:: Aim ::
Extract every line in the entries below that contains the string "dist", copying each one in full.

:: Data provided ::
┏━━

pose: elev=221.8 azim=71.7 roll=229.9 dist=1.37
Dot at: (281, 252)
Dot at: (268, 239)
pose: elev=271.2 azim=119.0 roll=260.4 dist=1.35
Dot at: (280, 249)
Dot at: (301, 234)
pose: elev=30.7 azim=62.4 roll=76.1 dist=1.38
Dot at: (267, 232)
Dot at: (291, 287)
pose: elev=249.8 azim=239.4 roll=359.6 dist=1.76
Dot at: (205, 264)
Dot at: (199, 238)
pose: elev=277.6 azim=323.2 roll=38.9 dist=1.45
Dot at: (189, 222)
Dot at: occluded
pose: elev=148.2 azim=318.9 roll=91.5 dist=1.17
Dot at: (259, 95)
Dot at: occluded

┗━━
┏━━

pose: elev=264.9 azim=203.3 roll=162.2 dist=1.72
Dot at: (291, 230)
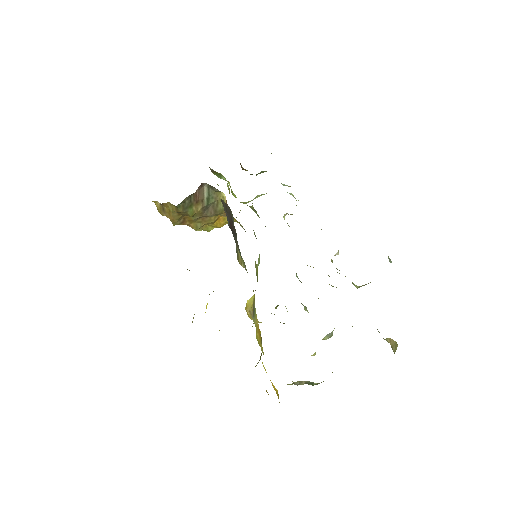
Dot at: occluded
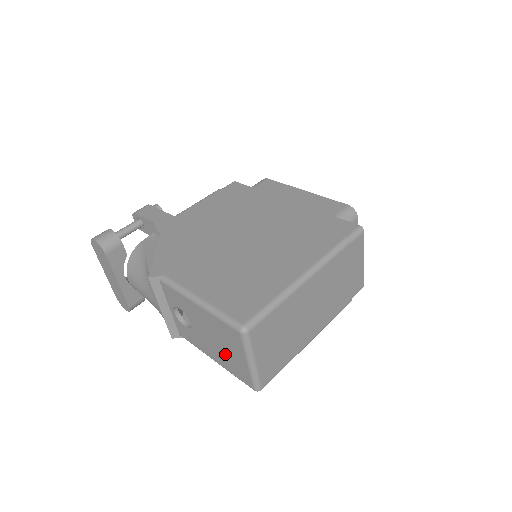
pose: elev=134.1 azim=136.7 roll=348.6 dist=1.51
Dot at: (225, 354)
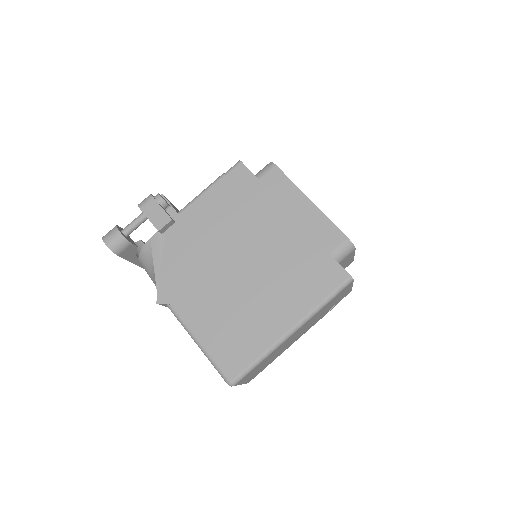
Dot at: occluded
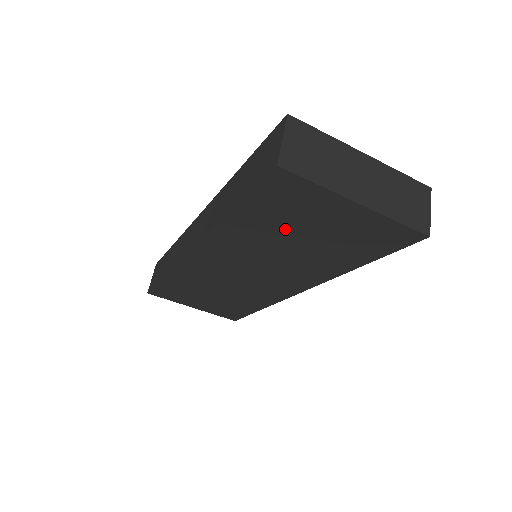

┗━━
┏━━

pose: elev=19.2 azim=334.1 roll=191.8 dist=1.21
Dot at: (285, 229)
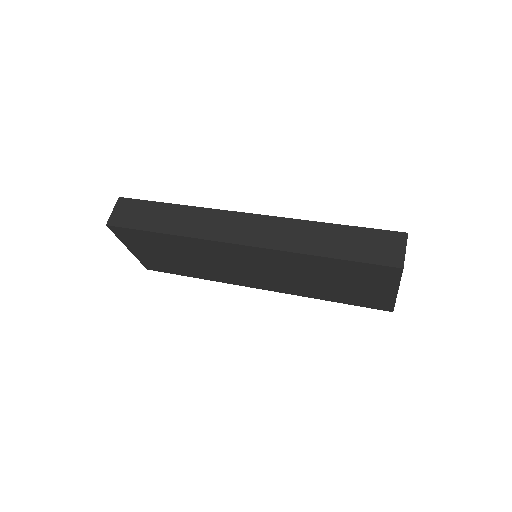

┗━━

:: Full answer ::
pose: elev=221.8 azim=71.7 roll=229.9 dist=1.37
pose: elev=271.2 azim=119.0 roll=260.4 dist=1.35
pose: elev=30.7 azim=62.4 roll=76.1 dist=1.38
pose: elev=249.8 azim=239.4 roll=359.6 dist=1.76
pose: elev=277.6 azim=323.2 roll=38.9 dist=1.45
pose: elev=148.2 azim=318.9 roll=91.5 dist=1.17
pose: elev=264.9 azim=203.3 roll=162.2 dist=1.72
pose: elev=134.1 azim=136.7 roll=348.6 dist=1.51
pose: elev=19.2 azim=334.1 roll=191.8 dist=1.21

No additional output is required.